* _Task inputs_
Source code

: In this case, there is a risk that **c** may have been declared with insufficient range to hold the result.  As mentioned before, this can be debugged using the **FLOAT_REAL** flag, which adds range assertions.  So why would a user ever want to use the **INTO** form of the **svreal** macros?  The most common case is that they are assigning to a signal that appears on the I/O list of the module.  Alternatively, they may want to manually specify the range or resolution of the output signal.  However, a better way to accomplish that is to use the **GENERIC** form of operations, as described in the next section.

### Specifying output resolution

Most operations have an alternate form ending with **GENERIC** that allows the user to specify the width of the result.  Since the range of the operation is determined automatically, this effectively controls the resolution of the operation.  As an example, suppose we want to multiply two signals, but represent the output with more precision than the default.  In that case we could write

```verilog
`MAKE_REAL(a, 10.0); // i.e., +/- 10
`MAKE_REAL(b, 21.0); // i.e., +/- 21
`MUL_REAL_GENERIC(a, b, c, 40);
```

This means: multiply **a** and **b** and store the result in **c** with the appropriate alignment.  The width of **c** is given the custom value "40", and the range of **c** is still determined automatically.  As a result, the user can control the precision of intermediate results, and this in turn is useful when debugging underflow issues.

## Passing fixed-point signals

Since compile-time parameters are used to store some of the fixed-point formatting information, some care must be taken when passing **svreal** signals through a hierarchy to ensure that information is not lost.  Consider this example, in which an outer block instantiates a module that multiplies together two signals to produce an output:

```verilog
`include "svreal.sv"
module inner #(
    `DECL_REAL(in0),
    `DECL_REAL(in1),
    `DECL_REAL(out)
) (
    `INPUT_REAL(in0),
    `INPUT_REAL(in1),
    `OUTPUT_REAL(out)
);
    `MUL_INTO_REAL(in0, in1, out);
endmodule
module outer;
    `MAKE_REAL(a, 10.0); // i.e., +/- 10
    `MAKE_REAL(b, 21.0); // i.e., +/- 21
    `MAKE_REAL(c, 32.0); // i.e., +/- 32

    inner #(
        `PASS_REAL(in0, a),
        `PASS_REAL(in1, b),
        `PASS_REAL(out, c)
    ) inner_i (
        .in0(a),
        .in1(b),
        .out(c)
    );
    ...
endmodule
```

* _Task statement_
Please write the data above out again, exactly the same.

* _Response below_
Source code

: In this case, there is a risk that **c** may have been declared with insufficient range to hold the result.  As mentioned before, this can be debugged using the **FLOAT_REAL** flag, which adds range assertions.  So why would a user ever want to use the **INTO** form of the **svreal** macros?  The most common case is that they are assigning to a signal that appears on the I/O list of the module.  Alternatively, they may want to manually specify the range or resolution of the output signal.  However, a better way to accomplish that is to use the **GENERIC** form of operations, as described in the next section.

### Specifying output resolution

Most operations have an alternate form ending with **GENERIC** that allows the user to specify the width of the result.  Since the range of the operation is determined automatically, this effectively controls the resolution of the operation.  As an example, suppose we want to multiply two signals, but represent the output with more precision than the default.  In that case we could write

```verilog
`MAKE_REAL(a, 10.0); // i.e., +/- 10
`MAKE_REAL(b, 21.0); // i.e., +/- 21
`MUL_REAL_GENERIC(a, b, c, 40);
```

This means: multiply **a** and **b** and store the result in **c** with the appropriate alignment.  The width of **c** is given the custom value "40", and the range of **c** is still determined automatically.  As a result, the user can control the precision of intermediate results, and this in turn is useful when debugging underflow issues.

## Passing fixed-point signals

Since compile-time parameters are used to store some of the fixed-point formatting information, some care must be taken when passing **svreal** signals through a hierarchy to ensure that information is not lost.  Consider this example, in which an outer block instantiates a module that multiplies together two signals to produce an output:

```verilog
`include "svreal.sv"
module inner #(
    `DECL_REAL(in0),
    `DECL_REAL(in1),
    `DECL_REAL(out)
) (
    `INPUT_REAL(in0),
    `INPUT_REAL(in1),
    `OUTPUT_REAL(out)
);
    `MUL_INTO_REAL(in0, in1, out);
endmodule
module outer;
    `MAKE_REAL(a, 10.0); // i.e., +/- 10
    `MAKE_REAL(b, 21.0); // i.e., +/- 21
    `MAKE_REAL(c, 32.0); // i.e., +/- 32

    inner #(
        `PASS_REAL(in0, a),
        `PASS_REAL(in1, b),
        `PASS_REAL(out, c)
    ) inner_i (
        .in0(a),
        .in1(b),
        .out(c)
    );
    ...
endmodule
```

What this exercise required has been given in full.